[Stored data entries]
+ + + +

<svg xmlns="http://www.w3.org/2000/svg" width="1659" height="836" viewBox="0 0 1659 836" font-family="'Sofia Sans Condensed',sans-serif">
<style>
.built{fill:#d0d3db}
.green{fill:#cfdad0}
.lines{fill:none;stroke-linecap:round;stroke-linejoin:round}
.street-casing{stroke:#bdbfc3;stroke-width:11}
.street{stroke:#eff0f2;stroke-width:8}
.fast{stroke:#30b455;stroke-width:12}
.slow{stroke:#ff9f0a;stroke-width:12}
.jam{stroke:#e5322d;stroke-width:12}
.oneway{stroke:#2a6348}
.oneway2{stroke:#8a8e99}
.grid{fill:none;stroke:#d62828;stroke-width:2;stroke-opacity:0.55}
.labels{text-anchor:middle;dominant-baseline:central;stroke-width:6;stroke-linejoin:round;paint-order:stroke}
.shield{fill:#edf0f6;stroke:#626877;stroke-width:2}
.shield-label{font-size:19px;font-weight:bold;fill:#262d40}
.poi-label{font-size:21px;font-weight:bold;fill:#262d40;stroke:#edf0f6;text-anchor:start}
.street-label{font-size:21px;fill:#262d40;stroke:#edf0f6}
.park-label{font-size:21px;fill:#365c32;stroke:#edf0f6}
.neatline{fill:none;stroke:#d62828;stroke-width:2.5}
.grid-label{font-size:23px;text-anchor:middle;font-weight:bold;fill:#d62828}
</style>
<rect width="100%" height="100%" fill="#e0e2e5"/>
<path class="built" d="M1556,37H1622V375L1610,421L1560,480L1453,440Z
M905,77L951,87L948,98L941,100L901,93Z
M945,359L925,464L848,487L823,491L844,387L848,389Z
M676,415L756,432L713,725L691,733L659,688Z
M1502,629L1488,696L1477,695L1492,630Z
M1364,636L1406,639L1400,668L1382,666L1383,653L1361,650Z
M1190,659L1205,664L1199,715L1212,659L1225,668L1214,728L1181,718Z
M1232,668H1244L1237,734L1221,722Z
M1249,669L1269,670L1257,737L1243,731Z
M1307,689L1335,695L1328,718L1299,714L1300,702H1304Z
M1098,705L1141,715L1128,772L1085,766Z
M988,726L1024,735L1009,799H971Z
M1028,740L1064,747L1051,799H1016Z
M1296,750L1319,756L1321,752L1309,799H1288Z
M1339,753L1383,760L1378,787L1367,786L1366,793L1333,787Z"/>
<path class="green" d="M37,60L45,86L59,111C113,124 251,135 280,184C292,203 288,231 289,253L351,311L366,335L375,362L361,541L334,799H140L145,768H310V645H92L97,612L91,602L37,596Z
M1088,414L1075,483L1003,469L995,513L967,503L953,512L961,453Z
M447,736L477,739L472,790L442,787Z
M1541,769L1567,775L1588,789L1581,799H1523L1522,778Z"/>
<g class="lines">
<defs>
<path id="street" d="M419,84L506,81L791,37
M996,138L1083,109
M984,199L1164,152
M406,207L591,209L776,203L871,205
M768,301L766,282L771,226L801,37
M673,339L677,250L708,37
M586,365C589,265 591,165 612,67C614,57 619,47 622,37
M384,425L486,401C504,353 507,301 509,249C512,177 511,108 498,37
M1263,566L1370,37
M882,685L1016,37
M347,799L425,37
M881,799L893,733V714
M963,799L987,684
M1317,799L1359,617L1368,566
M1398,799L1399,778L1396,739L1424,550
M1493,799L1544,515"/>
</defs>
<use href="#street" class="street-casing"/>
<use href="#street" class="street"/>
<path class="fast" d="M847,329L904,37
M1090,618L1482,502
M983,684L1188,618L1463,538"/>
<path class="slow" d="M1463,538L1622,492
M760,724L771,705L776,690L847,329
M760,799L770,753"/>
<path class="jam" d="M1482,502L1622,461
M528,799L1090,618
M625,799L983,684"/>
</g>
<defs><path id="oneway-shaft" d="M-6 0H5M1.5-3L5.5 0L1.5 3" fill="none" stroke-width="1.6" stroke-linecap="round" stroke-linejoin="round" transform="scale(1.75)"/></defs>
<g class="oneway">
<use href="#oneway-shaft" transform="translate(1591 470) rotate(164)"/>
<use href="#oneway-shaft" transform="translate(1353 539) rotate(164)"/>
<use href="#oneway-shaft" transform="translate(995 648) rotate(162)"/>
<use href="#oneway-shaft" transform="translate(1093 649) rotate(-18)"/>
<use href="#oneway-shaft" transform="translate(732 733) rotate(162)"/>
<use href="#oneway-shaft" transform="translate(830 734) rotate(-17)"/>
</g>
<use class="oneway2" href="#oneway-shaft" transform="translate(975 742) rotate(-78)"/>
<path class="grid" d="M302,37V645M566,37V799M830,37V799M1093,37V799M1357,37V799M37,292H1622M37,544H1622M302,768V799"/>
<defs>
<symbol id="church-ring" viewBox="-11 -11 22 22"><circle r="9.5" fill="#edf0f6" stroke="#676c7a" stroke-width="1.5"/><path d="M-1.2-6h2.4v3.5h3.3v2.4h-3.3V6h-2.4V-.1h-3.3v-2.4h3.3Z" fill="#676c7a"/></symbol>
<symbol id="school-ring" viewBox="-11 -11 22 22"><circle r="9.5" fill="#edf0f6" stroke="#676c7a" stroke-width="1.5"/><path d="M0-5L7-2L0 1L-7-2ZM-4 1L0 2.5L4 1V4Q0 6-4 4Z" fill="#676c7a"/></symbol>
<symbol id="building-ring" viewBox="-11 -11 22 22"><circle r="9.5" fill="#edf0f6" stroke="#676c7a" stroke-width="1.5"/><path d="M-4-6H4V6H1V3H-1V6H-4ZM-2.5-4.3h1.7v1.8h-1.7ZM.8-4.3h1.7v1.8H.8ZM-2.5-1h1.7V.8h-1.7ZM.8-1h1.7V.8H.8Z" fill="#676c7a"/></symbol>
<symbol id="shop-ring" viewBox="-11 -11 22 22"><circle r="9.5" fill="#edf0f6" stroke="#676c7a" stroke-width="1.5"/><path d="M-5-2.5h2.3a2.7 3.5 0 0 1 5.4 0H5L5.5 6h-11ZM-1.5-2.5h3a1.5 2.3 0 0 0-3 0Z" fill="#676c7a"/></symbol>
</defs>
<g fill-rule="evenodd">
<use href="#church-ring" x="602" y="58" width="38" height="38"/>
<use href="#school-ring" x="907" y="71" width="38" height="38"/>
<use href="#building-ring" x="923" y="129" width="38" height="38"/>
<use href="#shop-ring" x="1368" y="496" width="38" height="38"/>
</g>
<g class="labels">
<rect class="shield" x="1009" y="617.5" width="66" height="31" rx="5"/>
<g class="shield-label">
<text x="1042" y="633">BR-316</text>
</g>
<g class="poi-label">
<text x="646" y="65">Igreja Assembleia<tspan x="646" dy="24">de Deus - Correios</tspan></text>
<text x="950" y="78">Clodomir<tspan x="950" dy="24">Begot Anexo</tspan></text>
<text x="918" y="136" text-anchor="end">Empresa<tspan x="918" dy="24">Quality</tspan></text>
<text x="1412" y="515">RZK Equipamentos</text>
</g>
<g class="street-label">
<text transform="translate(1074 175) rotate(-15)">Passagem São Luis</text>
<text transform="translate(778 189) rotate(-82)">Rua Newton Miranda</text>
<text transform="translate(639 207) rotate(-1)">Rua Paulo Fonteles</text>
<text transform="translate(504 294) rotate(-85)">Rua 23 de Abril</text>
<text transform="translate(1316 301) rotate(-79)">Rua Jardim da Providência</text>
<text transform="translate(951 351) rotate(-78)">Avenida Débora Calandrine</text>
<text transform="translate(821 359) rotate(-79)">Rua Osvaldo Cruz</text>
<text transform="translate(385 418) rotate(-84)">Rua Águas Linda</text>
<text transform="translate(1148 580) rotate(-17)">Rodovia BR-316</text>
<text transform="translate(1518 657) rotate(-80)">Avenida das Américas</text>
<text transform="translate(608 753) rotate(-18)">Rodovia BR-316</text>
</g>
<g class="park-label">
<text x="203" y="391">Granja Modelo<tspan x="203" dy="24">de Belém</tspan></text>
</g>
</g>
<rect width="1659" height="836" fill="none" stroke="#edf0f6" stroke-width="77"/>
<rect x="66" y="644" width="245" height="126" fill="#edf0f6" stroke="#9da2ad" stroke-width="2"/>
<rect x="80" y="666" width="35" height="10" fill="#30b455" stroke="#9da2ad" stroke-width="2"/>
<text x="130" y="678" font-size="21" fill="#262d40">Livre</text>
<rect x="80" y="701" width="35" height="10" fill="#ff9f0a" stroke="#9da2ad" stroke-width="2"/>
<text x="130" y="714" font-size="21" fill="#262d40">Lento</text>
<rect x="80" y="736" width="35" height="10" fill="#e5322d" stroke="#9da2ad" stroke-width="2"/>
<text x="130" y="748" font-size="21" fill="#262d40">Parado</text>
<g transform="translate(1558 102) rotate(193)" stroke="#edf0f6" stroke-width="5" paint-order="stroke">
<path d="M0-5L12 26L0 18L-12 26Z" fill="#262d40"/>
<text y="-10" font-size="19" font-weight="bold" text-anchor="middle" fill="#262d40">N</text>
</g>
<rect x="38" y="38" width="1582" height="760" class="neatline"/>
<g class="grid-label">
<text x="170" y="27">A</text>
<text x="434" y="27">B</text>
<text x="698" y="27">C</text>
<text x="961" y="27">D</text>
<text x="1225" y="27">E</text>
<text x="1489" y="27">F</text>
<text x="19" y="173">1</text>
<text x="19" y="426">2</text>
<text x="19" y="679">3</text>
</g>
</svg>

+ + + +

* EXERCISE OBJECTIVE:
Which lines above contain the word "labels"? Copy all of them.

* EXPECTED OUTPUT:
.labels{text-anchor:middle;dominant-baseline:central;stroke-width:6;stroke-linejoin:round;paint-order:stroke}
<g class="labels">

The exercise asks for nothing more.